Singer-songwriter David Wilcox performs Wednesday at the Bijou Theatre in downtown Knoxville.
IF YOU GO
David Wilcox
WHEN: 8 p.m. Wednesday
WHERE: The Bijou Theatre, 604 S. Gay St., downtown Knoxville
HOW MUCH: $19.50
CALL: 522-0832
ONLINE: www.davidwilcox.com
LISTEN: Here a song from David Wilcox’s new album, “Airstream,” on “Weekend Mixtape,” the weekly podcast that’s posted every Friday.
Songwriter David Wilcox builds community through music
By Steve Wildsmith
of The Daily Times Staff
It’s easy to imagine one being impressed at that big Airstream trailer, the one with the North Carolina plates, way out on some desert highway outside of Barstow, Calif., or up near Boise, Idaho, or some other far-flung locale where the locals marvel and say things like, “You’re a long way from home!”
Singer-songwriter David Wilcox would only smile and pat the old girl and shake his head. Home, he would tell them, is right here.
“It really felt like we were at home on that thing,” Wilcox told The Daily Times this week about “Airstream,” his most recent album recorded in the aforementioned trailer during a two-year road trip across America. “Being in it didn’t feel like on-the-road time — it was very different than traveling for music. In some ways, it felt more like home than ever, because I was traveling, playing music and was still able to come home to my family.”
The trip wasn’t exactly designed around recording a new album, but as a craftsman with 13 albums under his belt, he had sort of a sixth sense that the muse might come calling while he was on the road.
“I was wondering if I was going to be recording during the trip, so I brought some recording gear to make that possible,” he said. “I knew a lot of songs would come from the travel, and I was hoping it would work to sort of have a recording with the ambient sounds of the campground, but that didn’t happen.”

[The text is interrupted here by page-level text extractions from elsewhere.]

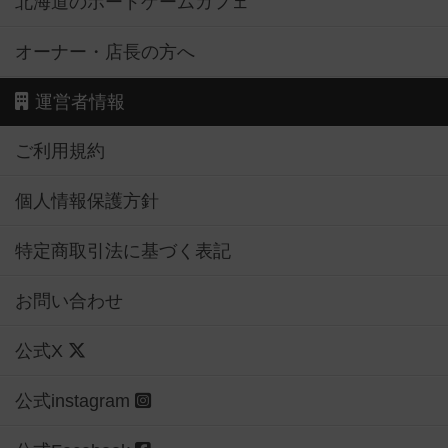
北海道のボードゲームカフェ
オーナー・店長の方へ
運営者情報
ご利用規約
個人情報保護方針
特定商取引法に基づく表記
お問い合わせ
公式X
公式instagram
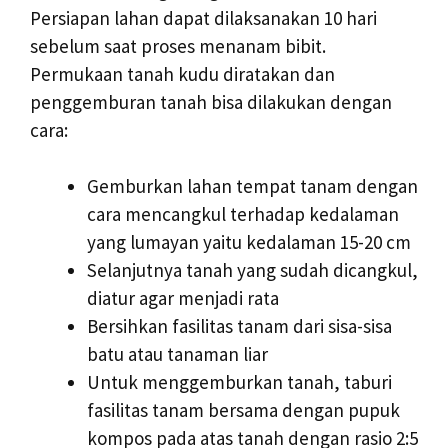
Persiapan lahan dapat dilaksanakan 10 hari
sebelum saat proses menanam bibit.
Permukaan tanah kudu diratakan dan
penggemburan tanah bisa dilakukan dengan
cara:
Gemburkan lahan tempat tanam dengan
cara mencangkul terhadap kedalaman
yang lumayan yaitu kedalaman 15-20 cm
Selanjutnya tanah yang sudah dicangkul,
diatur agar menjadi rata
Bersihkan fasilitas tanam dari sisa-sisa
batu atau tanaman liar
Untuk menggemburkan tanah, taburi
fasilitas tanam bersama dengan pupuk
kompos pada atas tanah dengan rasio 2:5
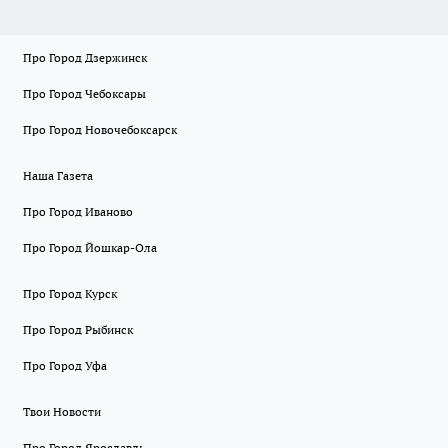
Про Город Дзержинск
Про Город Чебоксары
Про Город Новочебоксарск
Наша Газета
Про Город Иваново
Про Город Йошкар-Ола
Про Город Курск
Про Город Рыбинск
Про Город Уфа
Твои Новости
Про Город Ярославль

When he, his wife and their son returned home to Asheville, N.C., he brought his good studio gear into the Airstream, however, and recorded all of the songs he’d written on the trip. The end result is an album that glows with the comfort and warmth of ... well, home. It’s a collection of songs that reflect the highways and hearths of America as viewed through the eyes of a man who’s made it his life’s work to chronicle the journey of the soul and the heart as much as the physical body.
Wilcox was born and raised in Ohio and was inspired to pick up the guitar when he heard a friend play Bob Dylan’s “Buckets of Rain” while attending Warren Wilson College in Asheville, N.C. He gradually emerged as an engaging and charismatic live performer and wound up on the major label A&M for three albums. Other albums for other labels followed, but “Airstream,” his 13th record overall, is his fourth CD on the Colorado-based What Are Records? label.

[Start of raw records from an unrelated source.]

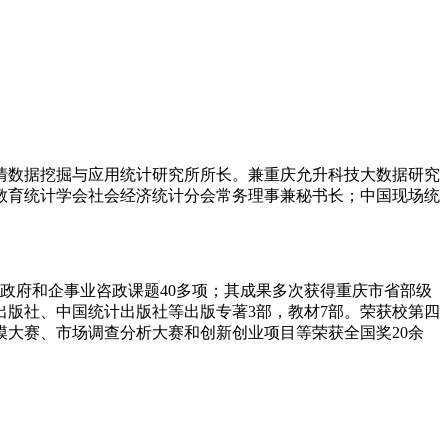
情数据挖掘与应用统计研究所所长。兼重庆允升科技大数据研究
教育统计学会社会经济统计分会常务理事兼秘书长；中国现场统
政府和企事业咨政课题40多项；其成果多次获得重庆市省部级
出版社、中国统计出版社等出版专著3部，教材7部。荣获校第四
大赛、市场调查分析大赛和创新创业项目等荣获全国奖20余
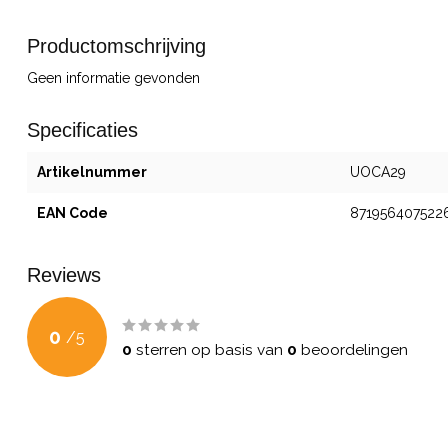
Productomschrijving
Geen informatie gevonden
Specificaties
Artikelnummer
UOCA29
EAN Code
871956407522
Reviews
0
/
5
0
sterren op basis van
0
beoordelingen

His following is a devoted one, and even for those casual fans who have never attended a show, one evening with Wilcox is enough to make anyone a believer. It’s not just his talent with a guitar, which is prodigious, or his affability on stage. It’s his sincerity as an artist who believes that music can change people — and the world — for the better.
As an example, he cites two encounters from his “Airstream” travels. Often, Wilcox and his family would be introduced to people they’d never met through mutual friends — fans would hear about his next destination and call up acquaintances in that town, telling them about Wilcox, and before he knew it, the three of them would have an invitation to crash for a few days in a stranger’s house.

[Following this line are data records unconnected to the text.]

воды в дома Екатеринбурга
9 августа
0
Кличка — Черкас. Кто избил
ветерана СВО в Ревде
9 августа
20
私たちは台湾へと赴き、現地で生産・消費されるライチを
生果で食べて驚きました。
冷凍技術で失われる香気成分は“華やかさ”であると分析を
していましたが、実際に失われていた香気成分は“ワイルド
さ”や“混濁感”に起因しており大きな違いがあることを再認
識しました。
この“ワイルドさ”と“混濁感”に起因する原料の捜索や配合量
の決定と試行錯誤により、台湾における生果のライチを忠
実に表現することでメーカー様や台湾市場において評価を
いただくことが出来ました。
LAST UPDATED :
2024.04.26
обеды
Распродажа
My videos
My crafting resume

Only, as his stories indicate, “stranger” is a relative term when it comes to the man and his music.
“We showed up in this little neighborhood in Cincinnati, and the whole neighborhood had come out,” Wilcox said. “We stayed with this family for four days and met everybody in the neighborhood — these were families that had known each other since college and had just decided to live together and bought houses near each other, and it kind of grew to the point where others were wanting to be a part of this community where their lives were intertwined and they were helping raise each other’s kids and were dependent on one another. That was a wonderful thing, a real vision of community, and we loved being welcomed like that.
“The other story that comes to mind — we were in Santa Barbara, also with some friends we’d never met before, and we stayed there even longer. We offered to have a night of music and conversation at this person’s house, so they invited all these neighbors, and a lot of them were people they’d never even met. So we played music and turned the songs to start conversations, and that’s the thing that I’m really loving now that we’re home — to have these evenings where the songs are there to kind of help start a conversation.
“I’ve always loved the fact that music is a way I have found my tribe and found things in common with other people,” Wilcox added. “For years, music has always been my interpreter, a way of getting to the heart of a conversation fast, but now I’m discovering that I can sometimes step out from behind that cover.”